--- Records for the exercise ---
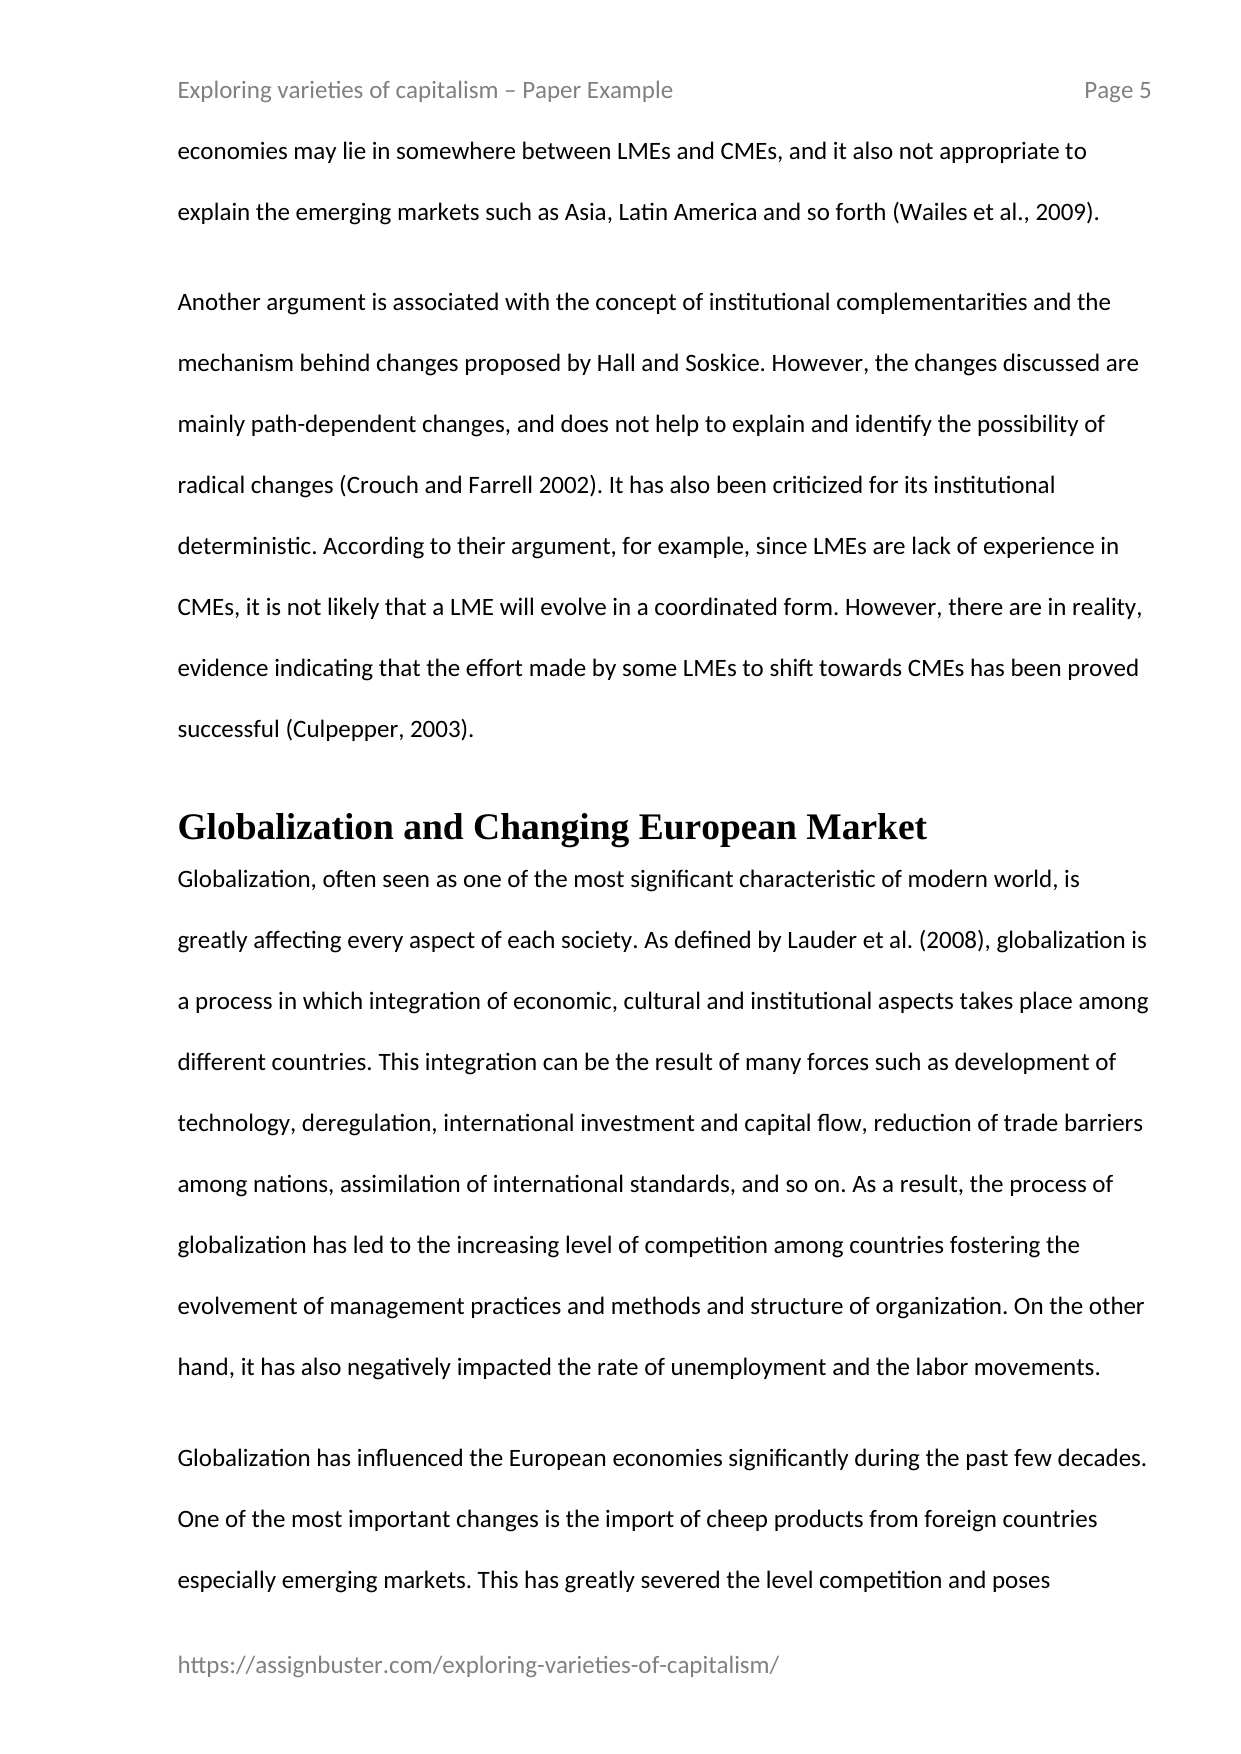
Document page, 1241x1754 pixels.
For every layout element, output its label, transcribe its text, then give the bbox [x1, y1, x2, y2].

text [177, 1442, 1152, 1595]
text Another argument is associated with the concept of institutional complementarities and the mechanism behind changes proposed by Hall and Soskice. However, the changes discussed are mainly path-dependent changes, and does not help to explain and identify the possibility of radical changes (Crouch and Farrell 2002). It has also been criticized for its institutional deterministic. According to their argument, for example, since LMEs are lack of experience in CMEs, it is not likely that a LME will evolve in a coordinated form. However, there are in reality, evidence indicating that the effort made by some LMEs to shift towards CMEs has been proved successful (Culpepper, 2003). [177, 286, 1152, 744]
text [177, 135, 1152, 226]
subtitle Globalization and Changing European Market [177, 804, 1152, 847]
text Globalization, often seen as one of the most significant characteristic of modern world, is greatly affecting every aspect of each society. As defined by Lauder et al. (2008), globalization is a process in which integration of economic, cultural and institutional aspects takes place among different countries. This integration can be the result of many forces such as development of technology, deregulation, international investment and capital flow, reduction of trade barriers among nations, assimilation of international standards, and so on. As a result, the process of globalization has led to the increasing level of competition among countries fostering the evolvement of management practices and methods and structure of organization. On the other hand, it has also negatively impacted the rate of unemployment and the labor movements. [177, 863, 1152, 1382]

--- What the task requires ---
Output each line exactly as shown above; no pictures go in the copy.

--- Answer space ---
Document page, 1241x1754 pixels.
For every layout element, output its label, transcribe its text, then give the bbox [x1, y1, x2, y2].

text [177, 1442, 1152, 1595]
text Another argument is associated with the concept of institutional complementarities and the mechanism behind changes proposed by Hall and Soskice. However, the changes discussed are mainly path-dependent changes, and does not help to explain and identify the possibility of radical changes (Crouch and Farrell 2002). It has also been criticized for its institutional deterministic. According to their argument, for example, since LMEs are lack of experience in CMEs, it is not likely that a LME will evolve in a coordinated form. However, there are in reality, evidence indicating that the effort made by some LMEs to shift towards CMEs has been proved successful (Culpepper, 2003). [177, 286, 1152, 744]
text [177, 135, 1152, 226]
subtitle Globalization and Changing European Market [177, 804, 1152, 847]
text Globalization, often seen as one of the most significant characteristic of modern world, is greatly affecting every aspect of each society. As defined by Lauder et al. (2008), globalization is a process in which integration of economic, cultural and institutional aspects takes place among different countries. This integration can be the result of many forces such as development of technology, deregulation, international investment and capital flow, reduction of trade barriers among nations, assimilation of international standards, and so on. As a result, the process of globalization has led to the increasing level of competition among countries fostering the evolvement of management practices and methods and structure of organization. On the other hand, it has also negatively impacted the rate of unemployment and the labor movements. [177, 863, 1152, 1382]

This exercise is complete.